Revoloteaba emocionada ante la floral belleza. Nunca antes su óptima vista había observado aquella flor de color sacro. Sin dilatar aquel enamoramiento, la libélula decidió vivir el flechazo divino e instaló su hogar entre las danzantes hojas. Confiaba en que la humedad de Londres sería suficiente para sobrevivir y procrear. Ahora solo le hacía falta atraer a un macho, antes de que llegara el invierno, hasta aquel sublime rincón de la ciudad.
Desde su balcón, Duncan disfrutaba del revoloteo de la ardiente libélula. Aquel extraño verano sería ahora más placentero a raíz de la presencia del insecto, al que Duncan depositó su confianza para que eliminara al molesto mosquito del metro de Londres.
Como cada mañana, Duncan se dirigió al metro camino del trabajo. De repente, pensó en cambiar su rutina y, como si se hubiese comunicado por telepatía con la libélula, se encaminó hacia los humedales de Woodberry, no sin antes pasar a comprar una red para atrapar insectos con la que pretendía poblar su barrio de libélulas y poder celebrar un festín de ninfas.
Como buen londinense, Duncan siempre lucía con su peculiar sombrero.
Y de esa guisa, volvió a su barrio con el maletín, esta vez, desprovisto de papeles pero repleto de libélulas, que liberó por entre las flores.
Duncan había oficiado a modo de celestina con la libélula, y la vida recogió su siembra y pobló Londres de libélulas, inspirando a su vez a Duncan para que se convirtiese en su propia celestina y, escuchando su latir, se acercara decidido al lugar en el que cada día su acelerado bombeo disfrutaba desde la transparente distancia de un escaparate.
El deseado desconocido, en un descanso del trabajo, esperaba en la calle con dos tazas de té, como si intuyera que alguien se acercaba deseoso de compartir.
Allí estaba su libélula roja, mirándole.

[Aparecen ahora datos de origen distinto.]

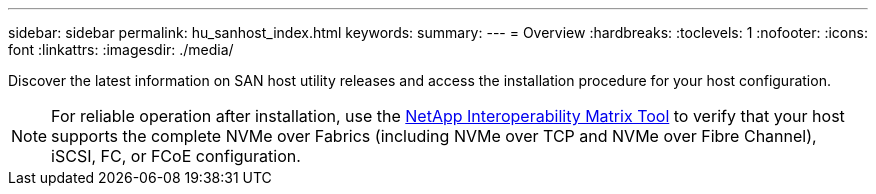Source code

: ---
sidebar: sidebar
permalink: hu_sanhost_index.html
keywords:
summary: 
---
= Overview
:hardbreaks:
:toclevels: 1
:nofooter:
:icons: font
:linkattrs:
:imagesdir: ./media/

Discover the latest information on SAN host utility releases and access the installation procedure for your host configuration.

NOTE: For reliable operation after installation, use the https://mysupport.netapp.com/matrix/imt.jsp?components=65623%3B64703%3B&solution=1&isHWU&src=IMT[NetApp Interoperability Matrix Tool^] to verify that your host supports the complete NVMe over Fabrics (including NVMe over TCP and NVMe over Fibre Channel), iSCSI, FC, or FCoE configuration.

Duncan se acercó al chico y, ofreciéndole su mano, le dijo:
- Mon plaisir.
El chico, aunque desconcertado, accedió al ofrecimiento. Cogidos de la mano, se dirigieron al restaurante preferido de Duncan.
Duncan animó al chico a pedir lo que le apeteciera de la carta. Disfrutaron de una suculenta cena. Duncan hablaba y hablaba de su experiencia con las libélulas y, llegado el postre, disfrutó en silencio del placer dulce. Una vez acabado el postre, sin más, declaró su amor al chico. Estupefacción es un término escaso para definir lo que sintió Angus, el chico que ocupaba el corazón de Duncan, aunque por sus gestos no parecía que le desagradara. Terminada la cena, Angus abrazó a Duncan y salieron del restaurante para disfrutar, mientras caminaban, del silencio crepuscular. Absortos en el sentimiento, llegaron a la puerta del parque del Soho.
Sentados en un banco, sellaron su amor con palabras de proyección infinita.